Is Technology Killing Capitalism?

Posted by in categories: biotech/medical, economics, habitats, information science, particle physics, robotics/AI

Is Market Capitalism simply an accident of certain factors that came together in the 19th and 20th centuries? Does the innovation of economics require a new economics of innovation? Is the study of economics deeply affected by the incentive structures faced by economists themselves, necessitating a study of the “economics of economics”? In this broad ranging interview INET Senior Economist Pia Malaney sits down with Eric Weinstein — mathematician, economist, Managing Director of Thiel Capital (as well as her co-author and husband) to discuss these and other issues.

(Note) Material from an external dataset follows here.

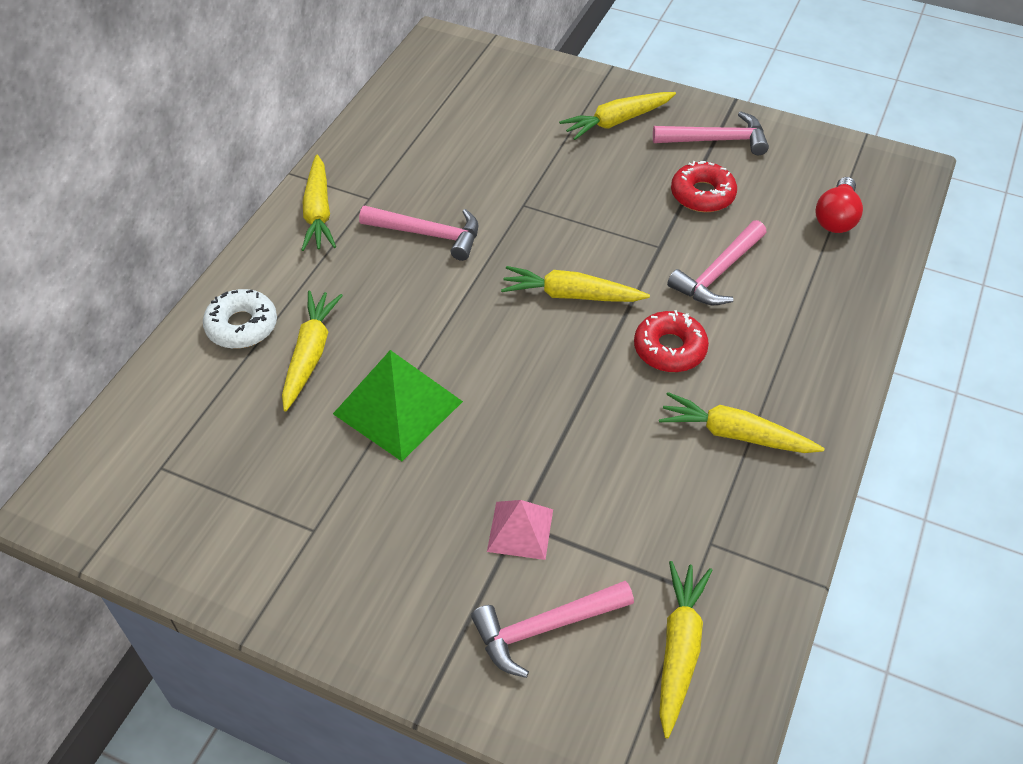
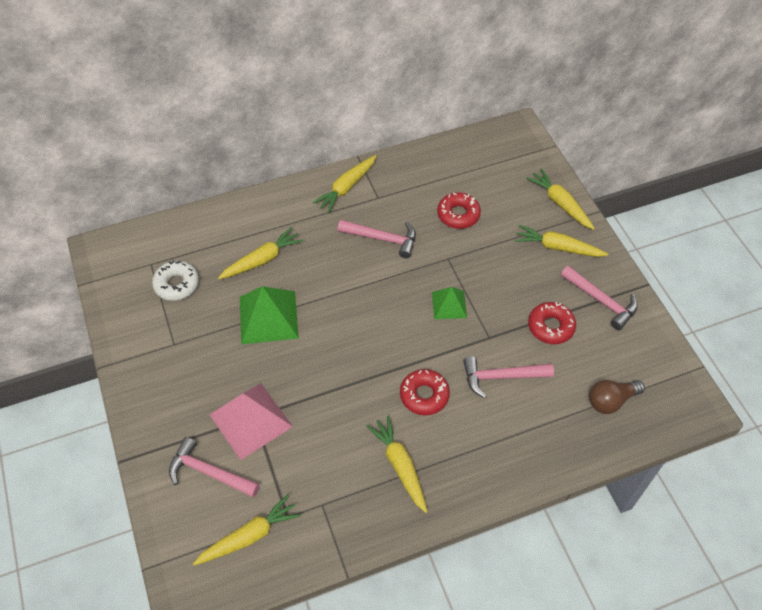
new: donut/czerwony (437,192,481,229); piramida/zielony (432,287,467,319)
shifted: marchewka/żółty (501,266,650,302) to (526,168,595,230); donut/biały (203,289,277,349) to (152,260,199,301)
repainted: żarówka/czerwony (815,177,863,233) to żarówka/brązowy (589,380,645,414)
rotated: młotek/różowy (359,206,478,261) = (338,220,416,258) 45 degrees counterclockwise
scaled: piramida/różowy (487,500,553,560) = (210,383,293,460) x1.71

Underlying the seismic shifts in the economy in the last ten years, Dr. Weinstein sees not just a temporary recession brought on by a housing crisis, but rather deep and fundamental shifts in the very factors that made market capitalism the driving force of economic growth for the past two centuries. The most profound of these shifts as Dr. Weinstein sees it, is an end to 20th century style capitalism brought about not by a competing ideology, as many had once feared, but instead by changing technology. As production is driven increasingly by bits rather than atoms, he sees the importance of private goods give way to public goods, undermining a basic requirement of market models. In a different line of thinking, as software becomes increasingly sophisticated it takes on the ability to replace humans not only in low level repetitive tasks but also, with the use of deep learning algorithms, in arbitrarily complex repetitive tasks such as medical diagnosis.